City officials hope to build a new sports field, add parking and improve trails and native habitat on the west side of the park.
While representatives of youth athletics leagues have said there is a demand for more sports facilities in the area, none of the 70 or so people who came out for Thursday’s meeting at Salvation Army Fellowship Hall backed the Hahamongna plan.
Laura Garrett, conservation chair for the Pasadena Audubon Society, said it is misleading for proponents to say that the project would restore habitat. City plans call for raising some trails so they do not flood at times of high water behind the dam, and for planting native species in nearby areas.
Garrett said adding parking and a soccer field in what is now open space is likely to displace birds and wildlife.
“That’s what they call habitat restoration, but it’s more like habitat destruction,” she said.
Garrett and other residents said that they are not against organized sports, but that it would be better to build fields on empty lots instead of disturbing Hahamongna.

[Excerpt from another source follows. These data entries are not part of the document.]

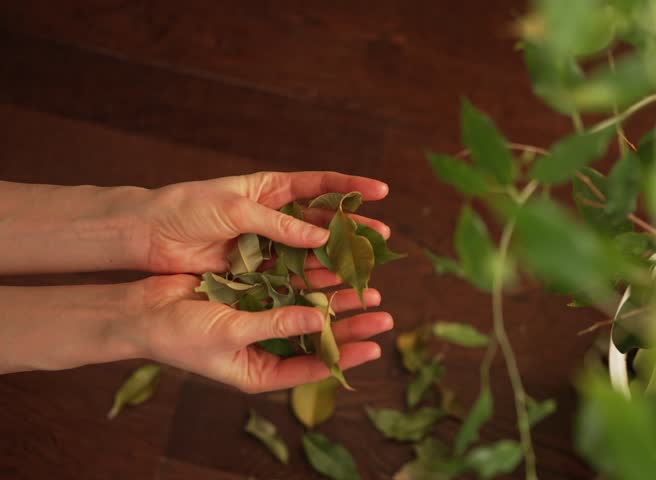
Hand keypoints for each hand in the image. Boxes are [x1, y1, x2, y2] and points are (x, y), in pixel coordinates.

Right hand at [134, 275, 391, 391]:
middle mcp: (267, 349)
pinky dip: (310, 282)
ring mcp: (262, 321)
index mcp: (261, 371)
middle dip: (350, 326)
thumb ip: (276, 325)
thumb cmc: (180, 334)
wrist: (143, 311)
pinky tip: (332, 270)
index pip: (313, 368)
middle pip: (318, 340)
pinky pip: (291, 290)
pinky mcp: (255, 297)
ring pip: (309, 312)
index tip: (375, 346)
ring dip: (335, 301)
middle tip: (383, 313)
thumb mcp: (231, 333)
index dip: (345, 357)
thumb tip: (318, 319)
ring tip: (367, 290)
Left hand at [138, 171, 390, 272]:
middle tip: (382, 236)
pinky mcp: (255, 268)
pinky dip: (310, 280)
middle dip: (353, 227)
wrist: (148, 234)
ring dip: (336, 257)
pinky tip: (333, 286)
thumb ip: (280, 225)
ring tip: (365, 265)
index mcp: (270, 188)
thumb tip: (323, 239)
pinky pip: (290, 274)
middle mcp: (274, 214)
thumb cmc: (188, 208)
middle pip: (322, 220)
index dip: (351, 187)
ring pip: (310, 250)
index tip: (381, 191)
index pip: (319, 184)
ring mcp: (266, 243)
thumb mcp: (236, 209)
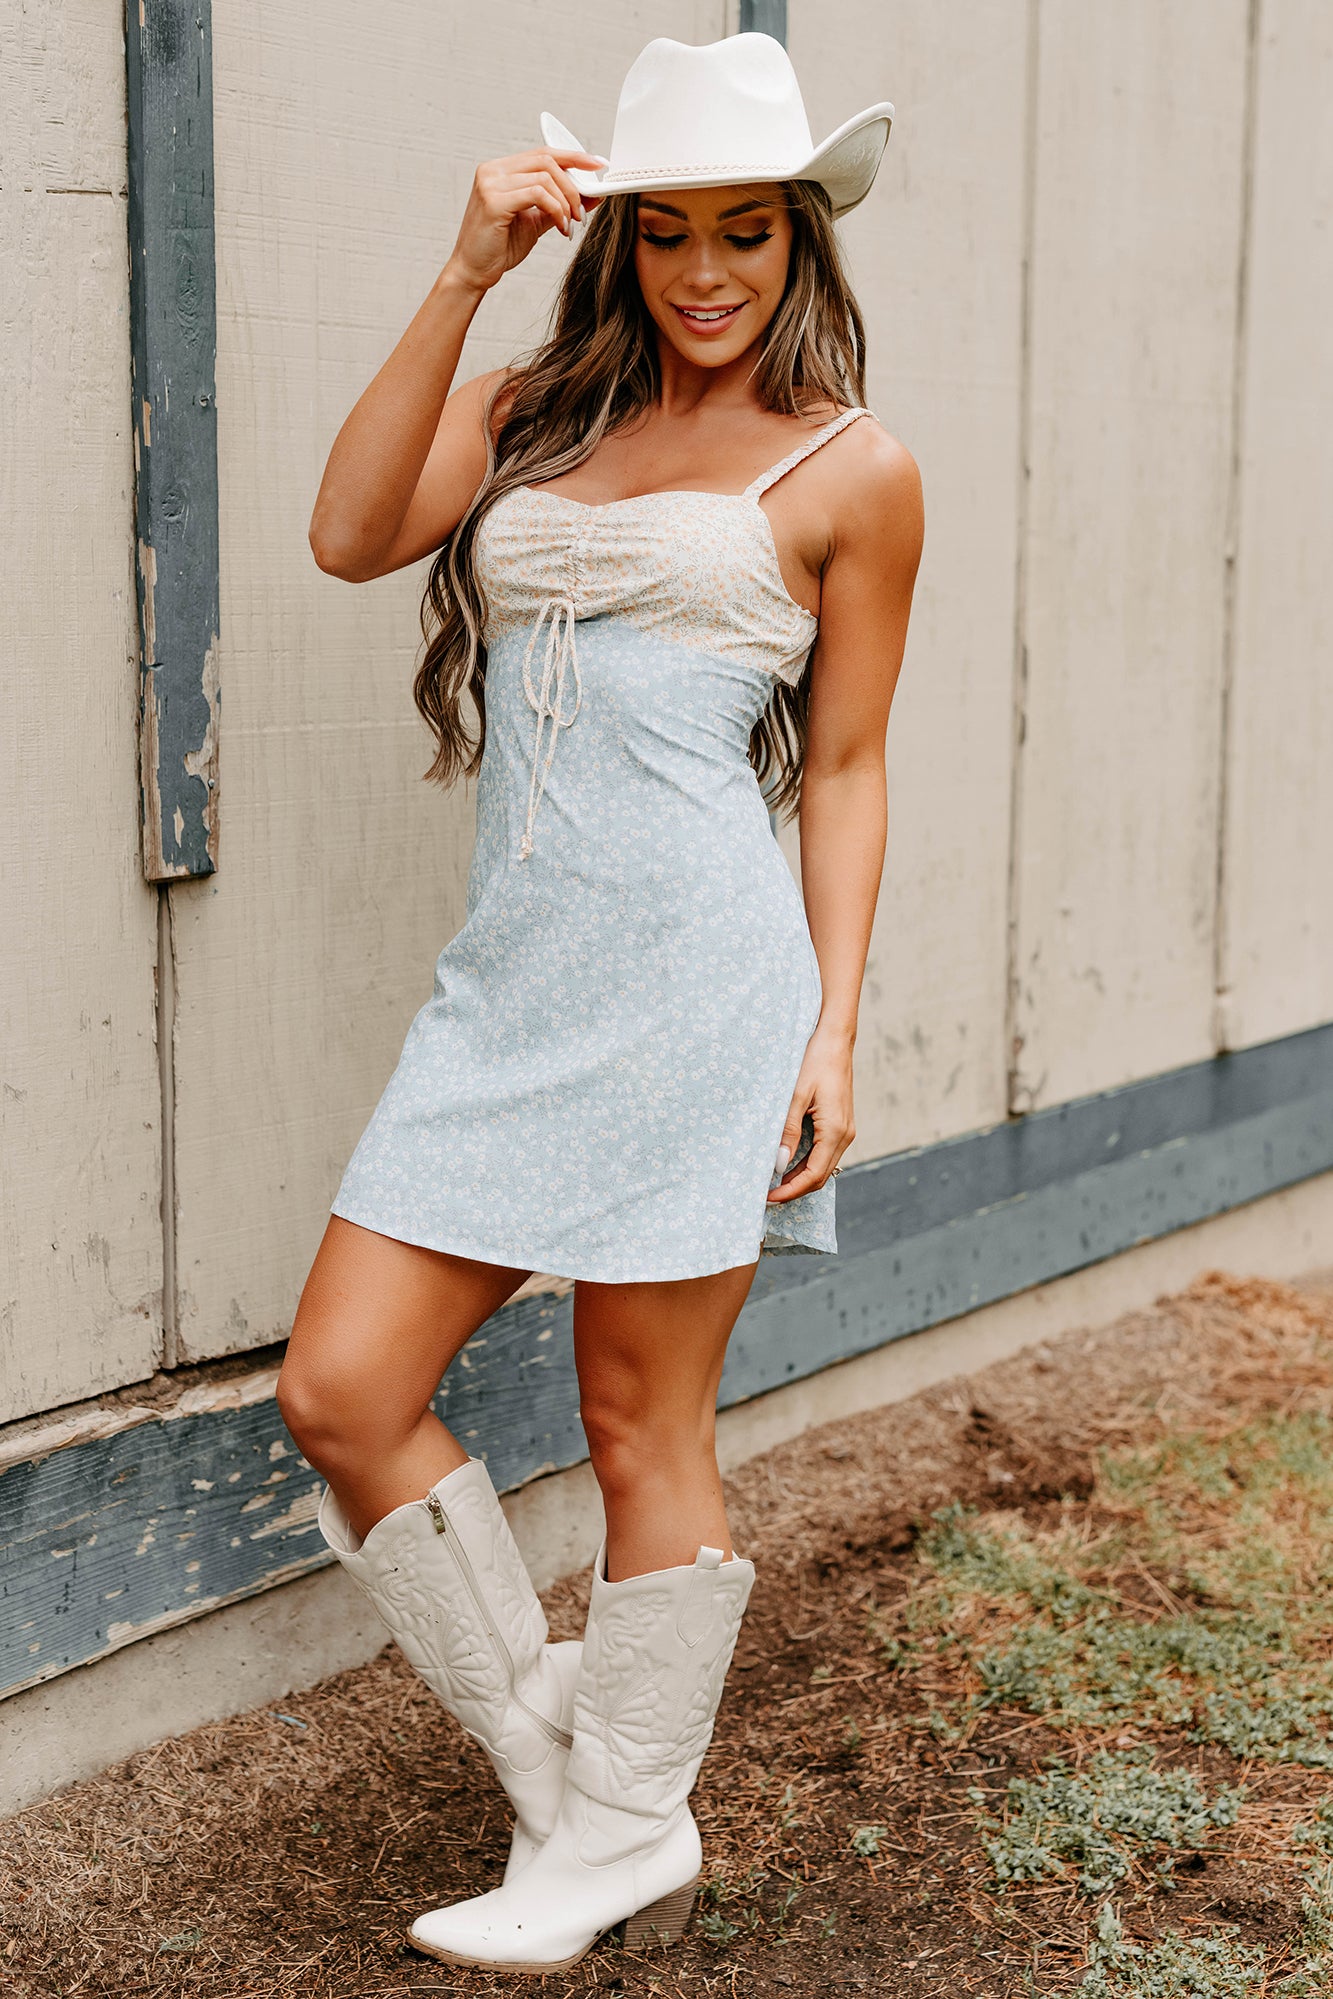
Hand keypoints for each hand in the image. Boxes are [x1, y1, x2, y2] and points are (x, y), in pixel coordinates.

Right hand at [442, 148, 607, 294]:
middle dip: (573, 186)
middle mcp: (493, 170)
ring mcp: (491, 183)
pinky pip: (536, 194)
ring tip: (569, 225)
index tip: (598, 164)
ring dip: (566, 202)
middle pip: (547, 161)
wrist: (474, 271)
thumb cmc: (500, 247)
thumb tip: (591, 195)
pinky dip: (556, 210)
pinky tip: (560, 228)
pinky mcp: (493, 201)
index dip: (574, 156)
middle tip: (582, 213)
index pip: (543, 153)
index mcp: (501, 170)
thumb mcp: (536, 221)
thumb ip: (559, 205)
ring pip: (544, 178)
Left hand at [765, 1028, 854, 1204]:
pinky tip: (788, 1163)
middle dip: (794, 1190)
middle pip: (821, 1177)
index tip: (768, 1197)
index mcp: (836, 1131)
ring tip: (774, 1182)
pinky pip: (825, 1154)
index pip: (814, 1176)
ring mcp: (846, 1131)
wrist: (834, 1041)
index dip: (791, 1191)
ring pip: (823, 1167)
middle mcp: (846, 1135)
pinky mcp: (841, 1125)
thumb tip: (779, 1164)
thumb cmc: (814, 1062)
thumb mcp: (795, 1096)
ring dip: (800, 1178)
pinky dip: (807, 1165)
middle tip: (767, 1195)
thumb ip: (788, 1131)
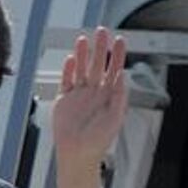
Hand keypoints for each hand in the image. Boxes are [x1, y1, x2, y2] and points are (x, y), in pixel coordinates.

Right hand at [51, 28, 127, 171]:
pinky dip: (68, 70)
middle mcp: (95, 92)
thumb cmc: (98, 141)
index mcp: (110, 96)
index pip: (115, 70)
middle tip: (102, 32)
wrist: (78, 155)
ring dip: (83, 55)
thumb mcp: (115, 118)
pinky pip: (66, 81)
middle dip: (100, 48)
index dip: (117, 55)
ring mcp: (79, 95)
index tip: (119, 40)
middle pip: (98, 65)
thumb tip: (123, 76)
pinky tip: (70, 59)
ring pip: (81, 69)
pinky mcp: (64, 100)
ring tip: (83, 39)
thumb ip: (119, 97)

La Cañada Flintridge open-space enthusiast Mary Barrie said that the maps of the project don’t clearly explain how new trails would connect to existing ones, and that the language in the city’s proposal is difficult for the public to understand.
Other concerns voiced by more than 20 speakers included the prospect of increased noise and traffic levels if the project goes through.
Loren Pluth, project manager with the Pasadena Department of Public Works, said he anticipated youth sports advocates and city officials who favor the plan likely will get involved as the study continues.
The plan, he said, “truly represents the compromise with a lot of stakeholder groups … including groups representing the natural environment, groups representing the equestrian community and groups representing the sports community.”
If approved, the revamp would begin in 2014.
The proposal calls for relocation of four holes in Hahamongna’s disc golf course.
John Chavez, a Temple City resident and a member of the disc golfer group Wingers, said a new sports field would likely diminish the experience for him and other Frisbee golfers.
City planners, he said, “aren’t looking at what we do when we show up here when they are making changes like this.”
A second meeting was held Saturday, and documents explaining the project are available at Pasadena libraries and at www.hahamongna.com/mbmu.
John Bellas, a consultant with Willdan Engineering who is working on the city’s environmental impact report, said public comments and details regarding the proposal’s impact on aesthetics, biological and cultural resources and noise levels would be included in the draft report that will be completed in September.
The public will have the opportunity to weigh in again after that report is complete.